Pelosi and House Democrats had passed their version of the enormous reconciliation package late last year after months of tense talks between liberals and moderates over the particulars of the legislation.
The social spending bill includes a host of policies designed to help working families that Democrats have sought, in some cases, for decades. The list includes child care subsidies, universal preschool, paid family leave, renewable energy tax incentives and extensions of both the expanded child tax credit and enhanced ObamaCare subsidies.
The bill represented the core of Biden’s successful campaign message in 2020, but it hit a brick wall in the Senate, where centrist Democrats — most notably Sen. Joe Manchin (W.Va.) — balked at the size and scope of the benefits.
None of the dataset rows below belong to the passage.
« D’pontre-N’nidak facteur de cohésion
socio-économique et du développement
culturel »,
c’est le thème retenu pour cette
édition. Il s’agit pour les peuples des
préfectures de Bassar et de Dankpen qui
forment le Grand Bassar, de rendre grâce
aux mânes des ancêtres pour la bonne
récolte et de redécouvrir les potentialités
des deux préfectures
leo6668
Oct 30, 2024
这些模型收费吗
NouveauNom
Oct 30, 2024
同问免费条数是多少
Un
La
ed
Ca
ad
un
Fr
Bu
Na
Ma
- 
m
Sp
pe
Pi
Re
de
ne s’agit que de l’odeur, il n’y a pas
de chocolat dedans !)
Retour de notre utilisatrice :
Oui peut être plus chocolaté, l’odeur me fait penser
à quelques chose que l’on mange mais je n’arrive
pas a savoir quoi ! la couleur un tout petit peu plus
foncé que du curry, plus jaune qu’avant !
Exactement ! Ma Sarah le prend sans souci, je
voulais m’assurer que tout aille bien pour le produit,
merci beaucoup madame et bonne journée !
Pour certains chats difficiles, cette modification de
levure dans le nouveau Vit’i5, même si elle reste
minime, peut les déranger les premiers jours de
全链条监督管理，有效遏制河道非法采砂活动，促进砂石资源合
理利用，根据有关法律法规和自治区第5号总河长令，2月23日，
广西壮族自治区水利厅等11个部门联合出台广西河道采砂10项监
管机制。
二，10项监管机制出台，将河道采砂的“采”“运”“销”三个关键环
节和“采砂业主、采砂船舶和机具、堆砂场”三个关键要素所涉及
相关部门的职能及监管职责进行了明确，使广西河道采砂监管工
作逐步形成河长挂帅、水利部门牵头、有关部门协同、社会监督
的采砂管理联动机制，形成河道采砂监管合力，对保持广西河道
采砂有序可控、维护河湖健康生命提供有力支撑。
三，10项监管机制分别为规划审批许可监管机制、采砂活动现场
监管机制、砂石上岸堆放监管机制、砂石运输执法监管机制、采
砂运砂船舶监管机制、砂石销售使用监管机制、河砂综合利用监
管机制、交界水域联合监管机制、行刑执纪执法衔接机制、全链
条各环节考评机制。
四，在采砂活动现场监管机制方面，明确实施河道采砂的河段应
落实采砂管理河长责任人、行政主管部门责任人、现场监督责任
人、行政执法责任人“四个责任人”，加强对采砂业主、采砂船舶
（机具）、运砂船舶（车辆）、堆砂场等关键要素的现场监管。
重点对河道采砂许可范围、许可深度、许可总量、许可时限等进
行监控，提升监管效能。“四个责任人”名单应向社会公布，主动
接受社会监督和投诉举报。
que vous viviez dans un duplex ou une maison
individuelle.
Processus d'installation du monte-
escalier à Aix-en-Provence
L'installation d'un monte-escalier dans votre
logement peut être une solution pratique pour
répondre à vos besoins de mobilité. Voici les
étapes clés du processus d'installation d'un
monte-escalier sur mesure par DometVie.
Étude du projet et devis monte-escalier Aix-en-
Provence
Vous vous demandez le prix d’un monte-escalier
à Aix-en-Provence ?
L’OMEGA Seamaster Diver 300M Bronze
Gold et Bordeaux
Manchin said the new spending was particularly concerning amid the national spike in inflation, which he fears will be exacerbated by another round of federal stimulus.
Under the reconciliation rules, Republicans do not have the power to filibuster the legislation, meaning the bill would require only a simple majority to pass through the Senate. But in the 50-50 upper chamber, Democrats would need all their members — and the two Independents who caucus with them — to move it to Biden’s desk. Manchin, alone, can block it.
Pelosi and House Democrats have long been resigned to the reality that their version of the reconciliation package is dead in the Senate. Still, the Speaker is holding out hope that some smaller version will move while Democrats control the two chambers.
“Everything that was in the [House] reconciliation bill is great. So if we just have some of it, that’ll be very good, and we look forward to that,” Pelosi said.
“But I just don’t know. As I think you know from the dynamic around here, the Senate negotiation is very close[ly] held.”